**Your task:**
Can you reproduce the part of the HTTP methods text below starting with "RFC 7231 defines" and going on through "the table below."?

*** Excerpt Section Begins ***

Test HTTP Methods
ID |
---|
WSTG-CONF-06 |
Summary
HTTP offers a number of methods (or verbs) that can be used to perform actions on the web server. While GET and POST are by far the most common methods that are used to access information provided by a web server, there are a variety of other methods that may also be supported, and can sometimes be exploited by attackers.
RFC 7231 defines the main valid HTTP request methods (or verbs), although additional methods have been added in other RFCs, such as RFC 5789. Several of these verbs have been re-used for different purposes in RESTful applications, listed in the table below.
Method | Original Purpose | RESTful Purpose |
---|---|---|
GET | Request a file. | Request an object. |
HEAD | Request a file, but only return the HTTP headers. | |
POST | Submit data. | |
PUT | Upload a file. | Create an object. |
DELETE | Delete a file | Delete an object. |
CONNECT | Establish a connection to another system. | |
OPTIONS | List supported HTTP methods. | Perform a CORS Preflight request. |
TRACE | Echo the HTTP request for debug purposes. | |
PATCH | Modify an object. |
Test Objectives
- Enumerate supported HTTP methods.
- Test for access control bypass.
- Test HTTP method overriding techniques.

*** Excerpt Section Ends ***
*** Given data Section Begins ***

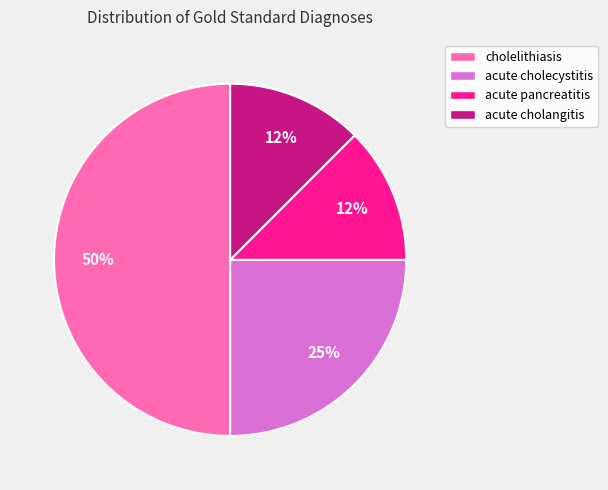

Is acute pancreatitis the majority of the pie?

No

*** Given data Section Ends ***
*** Given data Section Begins ***

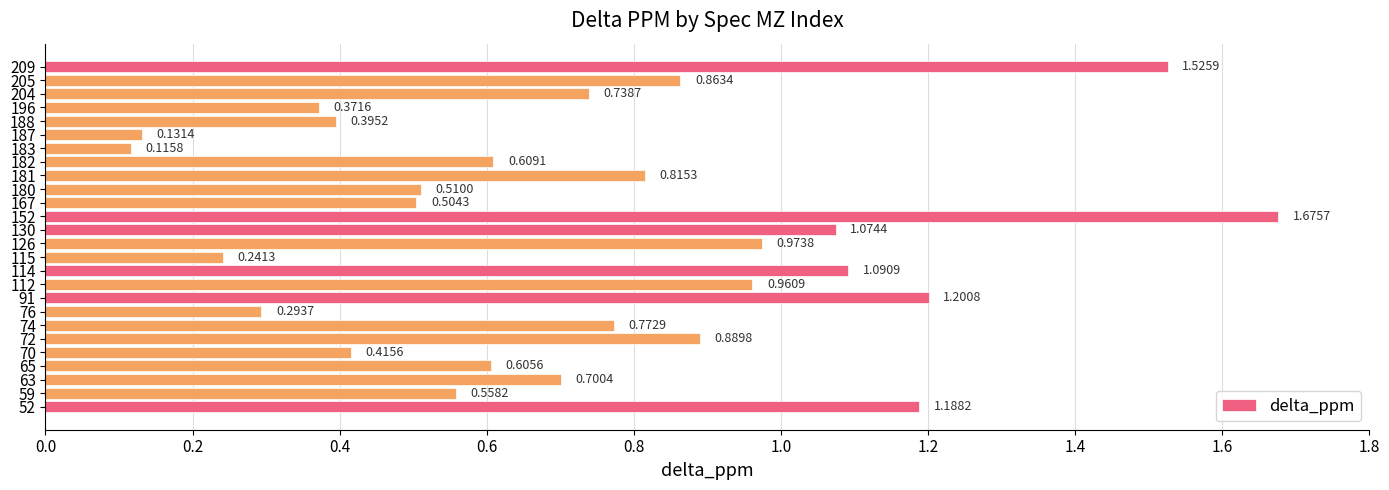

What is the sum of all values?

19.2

*** Given data Section Ends ***

**Answer for the task:**
RFC 7231 defines the main valid HTTP request methods (or verbs), although additional methods have been added in other RFCs, such as RFC 5789. Several of these verbs have been re-used for different purposes in RESTful applications, listed in the table below.